• [BREVE ESERCIZIO 1]
Ricopia parola per parola il brano sul trasporto ferroviario nell'Unione Europea, con tutto ciò che va da "Conferences and Meetings" giù fino a "chiaramente dev'essere fatto?".
• [BREVE ESERCIZIO 2]
Riprendi il brano sui caricatori europei e il trasporto intermodale e continualo dopo la sua ultima frase.

• [BRANO DI TESTO]
┄┄┄┄┄┄┄┄┄┄┄┄┄┄┄┄┄┄┄┄

Conferences and Meetings

I caricatori europei puntano sull'intermodale

Il problema inerente al trasporto ferroviario nell'ambito dell'Unione Europea è che - come i carichi che esso trasporta - nulla viene movimentato con rapidità. L'argomento in questione è stato senz'altro discusso sino alla noia negli ultimi cinque anni, ma i miglioramenti sono stati accuratamente lenti, a causa di un certo numero di ragioni politiche e tecniche. Pertanto, che cosa ci riserva il futuro, dal momento che qualcosa chiaramente dev'essere fatto?

Questo è stato il tema principale della conferenza 1999 dell'ESC (Consiglio dei Caricatori Europei), tenutasi a Marsiglia il 20 e 21 ottobre scorso. L'argomento non è nuovo, ma il punto di vista sulla situazione dalla parte della domanda ha costituito una novità accolta con favore. La ripresa del dibattito è stata anche tempestiva, dati i progressi politici effettuati in ordine al trasporto ferroviario transfrontaliero in occasione dell'ultimo incontro dei ministri dei trasporti dell'Unione Europea ad ottobre.

In breve, l'ESC afferma di supportare l'opinione secondo cui tutte le modalità trasportistiche dovrebbero essere completamente liberalizzate, siano esse la ferrovia, la strada, il mare o l'aria. Questo parere è condiviso dalla Commissione Trasporti dell'Unione Europea a Bruxelles (DGVII), ma non ancora da tutti gli stati membri, di modo che sinora ci si è occupati solamente di cabotaggio e di trasporto stradale ed aereo.

Com'è stato sottolineato dal direttore per i trasporti terrestri della Commissione Trasporti, Gunther Hanreich, "dovunque siano stati introdotti nell'Unione Europea mercati completamente liberi, l'incremento dell'innovazione ha comportato una migliore qualità dei servizi e prezzi inferiori". Continua Hanreich: "Sfortunatamente, il settore non è stato ancora in grado di convincere tutti i governi circa la necessità di garantire il libero accesso su medesime basi al sistema ferroviario della comunità".

Hanreich ciononostante ritiene che la soluzione di compromesso di ispirazione francese concordata ad ottobre dal Consiglio dei Ministri dei Trasporti rappresenti un significativo passo avanti. Il risultato finale nell'Europa continentale potrebbe anche essere un sistema migliore; esso, peraltro, sarebbe pur sempre dominato dalle società ferroviarie nazionali. "Al fine di apportare mutamenti a questo sistema" afferma "il settore dovrà essere in futuro molto più forte".

┄┄┄┄┄┄┄┄┄┄┄┄┄┄┄┄┄┄┄┄

• [SEZIONE DATI]
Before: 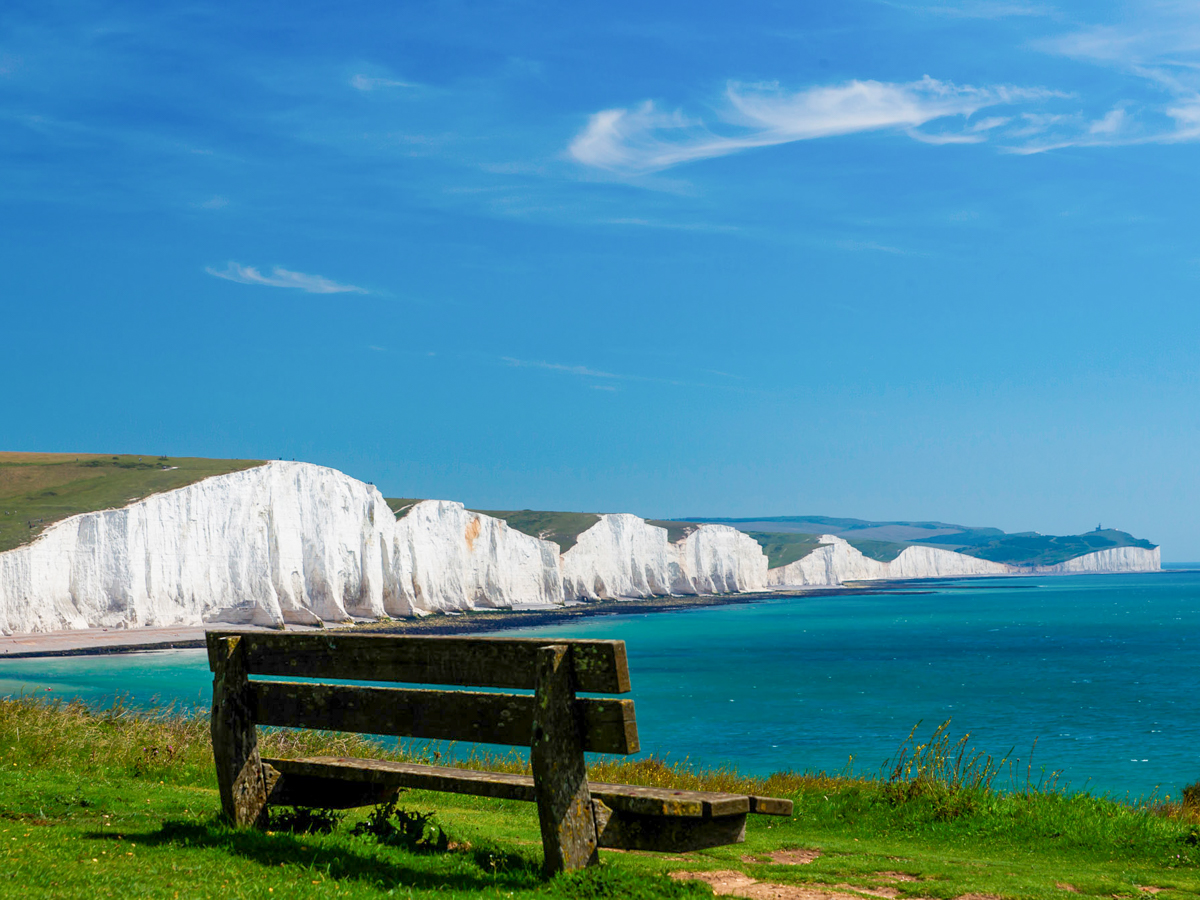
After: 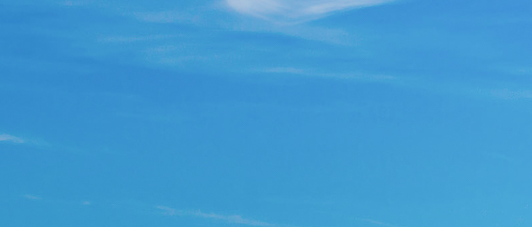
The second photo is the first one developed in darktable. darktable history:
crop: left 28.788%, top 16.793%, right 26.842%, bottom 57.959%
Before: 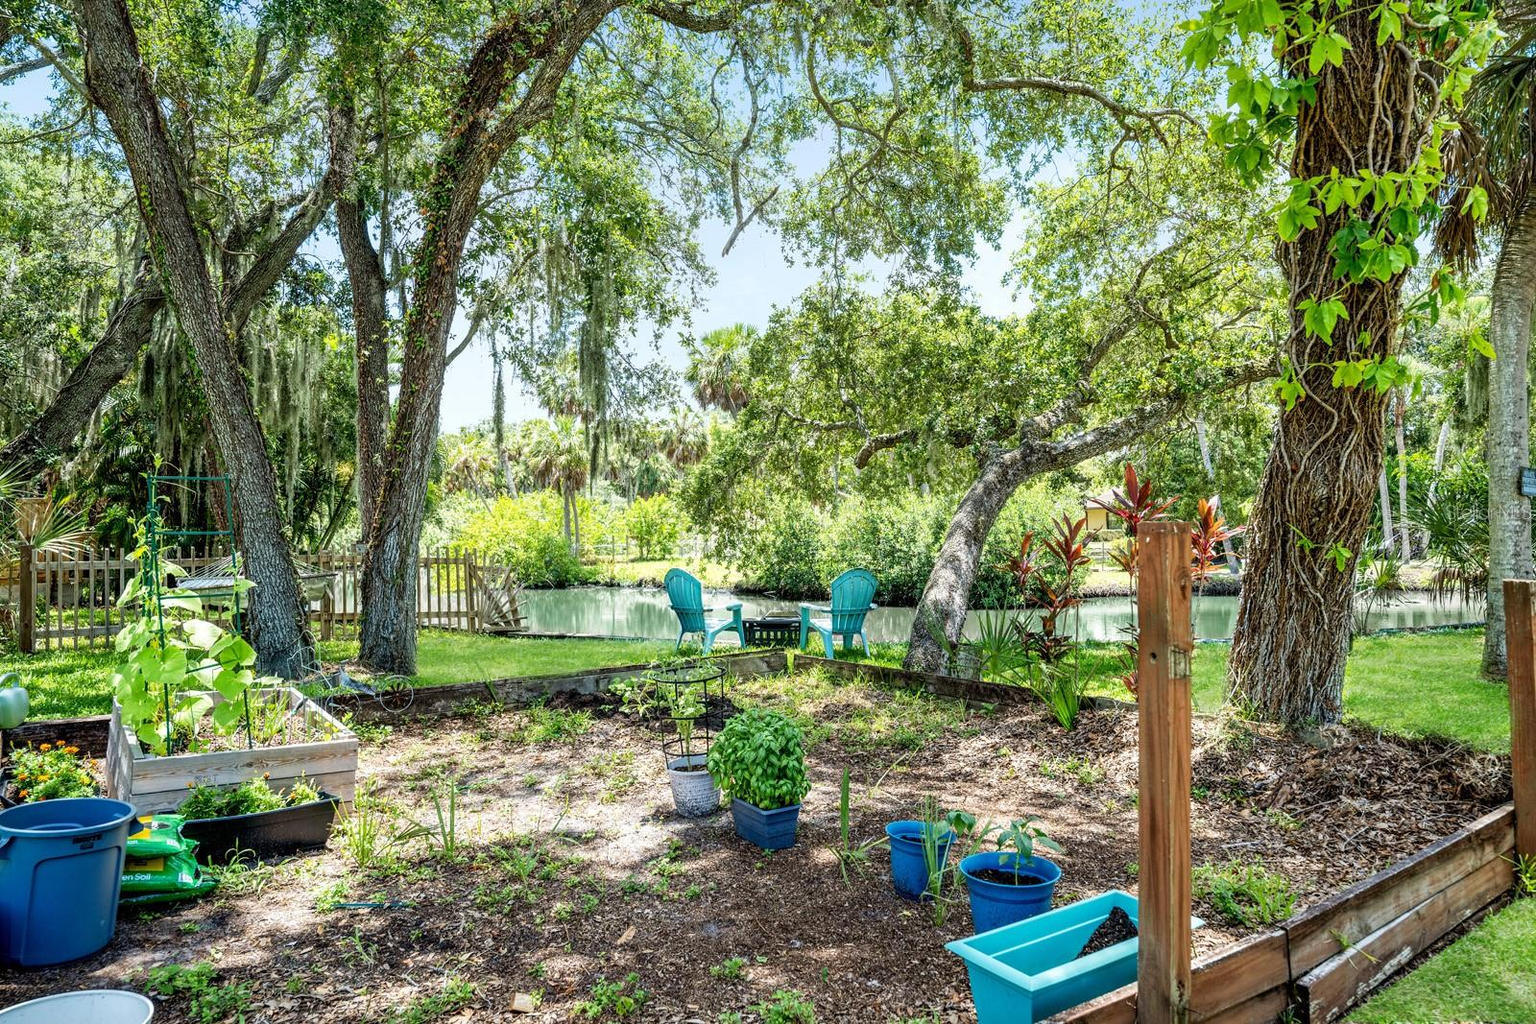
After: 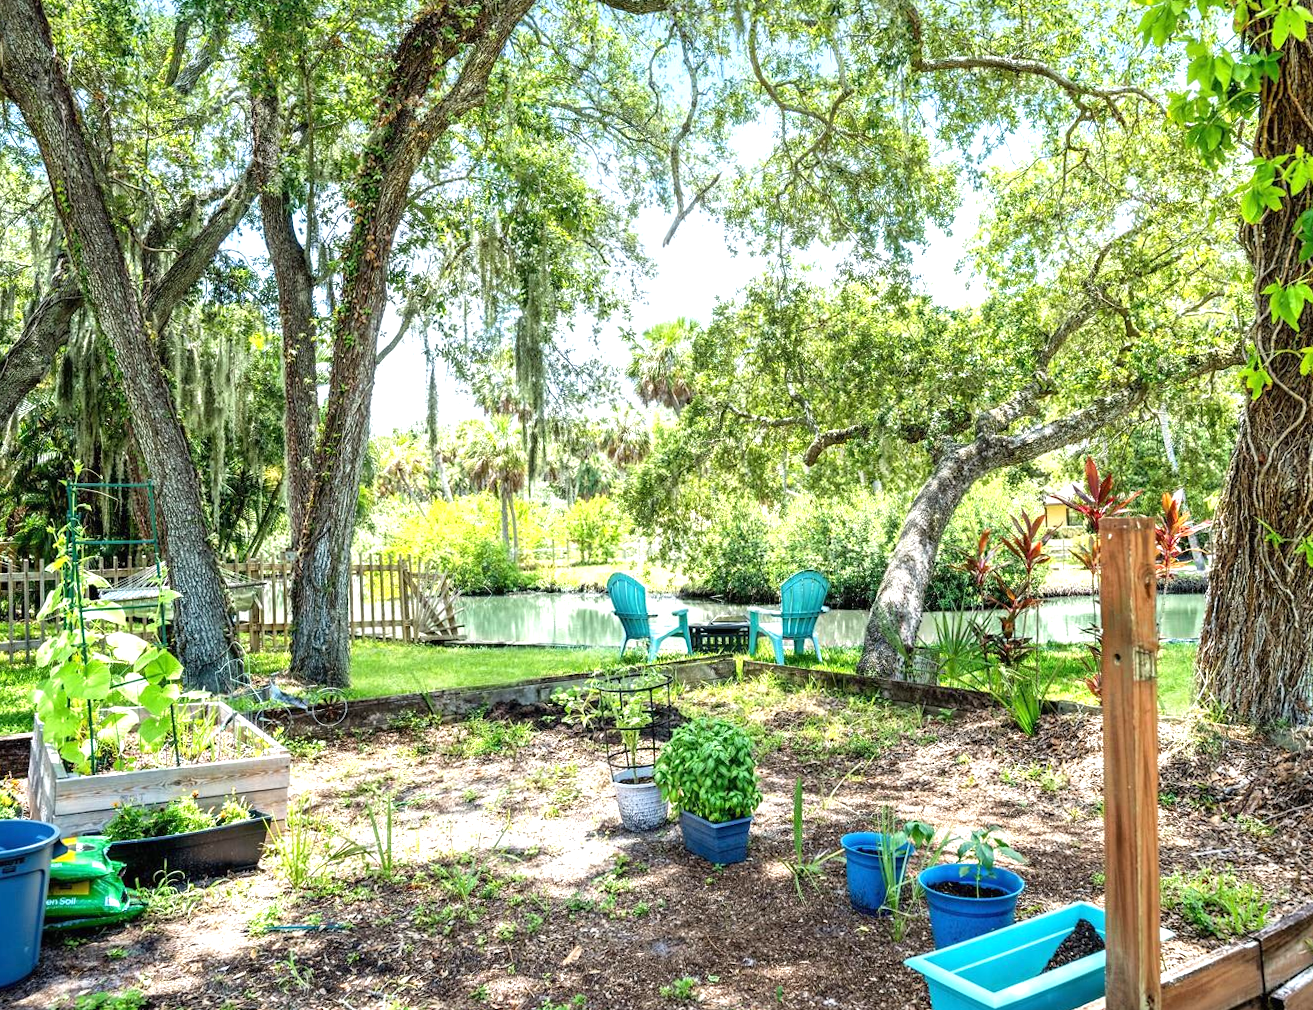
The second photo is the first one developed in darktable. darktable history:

┄┄┄┄┄┄┄┄┄┄┄┄┄┄┄┄┄┄┄┄

• [RISPOSTA 1]
Conferences and Meetings

I caricatori europei puntano sull'intermodale

Il problema inerente al trasporto ferroviario nell'ambito dell'Unione Europea è che - come i carichi che esso trasporta - nulla viene movimentato con rapidità. L'argomento in questione è stato senz'altro discusso sino alla noia negli ultimi cinque anni, ma i miglioramenti sono stati accuratamente lenti, a causa di un certo numero di ragioni politiche e tecniche. Pertanto, che cosa ci riserva il futuro, dal momento che qualcosa chiaramente dev'essere fatto?

• [RISPOSTA 2]
Ed Smulders, direttore della Railion, la nuova associazione commerciale tra la tedesca DB cargo e la olandese NS Cargo, tuttavia, si affretta a far notare come le ferrovie abbiano già fatto molti progressi: "Si possono fare tutte le critiche che si vogliono alle società ferroviarie nazionali, ma noi (la NS Cargo) abbiamo dimostrato che in un mercato in declino è possibile, per organizzazioni come la nostra, trasportare più carichi servendosi di meno personale ed equipaggiamenti. Il consolidamento in corso nel settore farà sì che si continui su questa strada". Egli si aspetta che per il 2008 resteranno solo tre-cinque fornitori ferroviari pan-europei. Paradossalmente, Smulders continua ad essere un oppositore dichiarato di tutte le sovvenzioni statali per la ferrovia. Dice infatti: "Eliminate queste sovvenzioni, e le ferrovie diverranno liberalizzate".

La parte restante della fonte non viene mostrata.